顔を洗い、レーズンパンをかじりながらテレビを見ていると、携帯が鳴った。画面には〝藤真健司〟と表示されている。
藤真は名前より5つ年下で、実家のご近所さんだ。幼い頃からよく名前の後ろを着いて回っていた。大学進学を機に一人暮らしを始めてから会う頻度は減っていたが、それでも実家に帰ると決まって顔を合わせていた。こうして電話で連絡してくるのは珍しい。名前は通話ボタンを押し、携帯を耳にあてた。
『もしもし、健司?久しぶりだね』
「おー、今日休みだろ?何か予定あんの?」
『今日は特にないよ。さっきまで寝てたし』
「じゃあちょうど良かった。夕方、行っても良いか?」
わざわざ電話をしてきて、しかも家に来るだなんてもしかして何かあったのかもしれない…名前はそう思い、すぐに了承した。

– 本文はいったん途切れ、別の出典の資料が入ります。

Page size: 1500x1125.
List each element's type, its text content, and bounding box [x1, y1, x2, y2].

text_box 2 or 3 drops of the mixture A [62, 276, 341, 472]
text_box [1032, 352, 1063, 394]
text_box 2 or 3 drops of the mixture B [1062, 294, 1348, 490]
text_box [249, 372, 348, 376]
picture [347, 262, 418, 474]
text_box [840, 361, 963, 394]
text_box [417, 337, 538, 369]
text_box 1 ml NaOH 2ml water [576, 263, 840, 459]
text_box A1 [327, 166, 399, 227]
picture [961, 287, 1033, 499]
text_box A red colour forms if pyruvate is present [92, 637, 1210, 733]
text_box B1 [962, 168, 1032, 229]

夕方、部屋のインターホンが鳴った。ドアを開けると、相変わらず整った顔のすっかり青年になった藤真が立っていた。
藤真を見たのは正月以来だった。ほんの数ヶ月の間に何だか大人っぽくなった気がする。
「久しぶりだな」
『うん。さ、入って?』
藤真は持ってきた袋をテーブルに置いた。少し鈍い音がドンッと響く。
「俺さ、この前ハタチになったんだ」
『えっ…そっかぁ…今月誕生日だもんね。とうとう健司も成人しちゃったかぁ…』
「だからさ、コレ」
そう言って先程の袋から取り出したのは缶ビールだった。
「決めてたんだよ。ハタチになったら真っ先に名前と酒飲むって」
ニッと歯を出して笑う藤真の笑顔は幼い頃から変わっていない。あの藤真とお酒を飲む日がくるだなんて…名前は何だか嬉しいような、寂しいような、不思議な気持ちだった。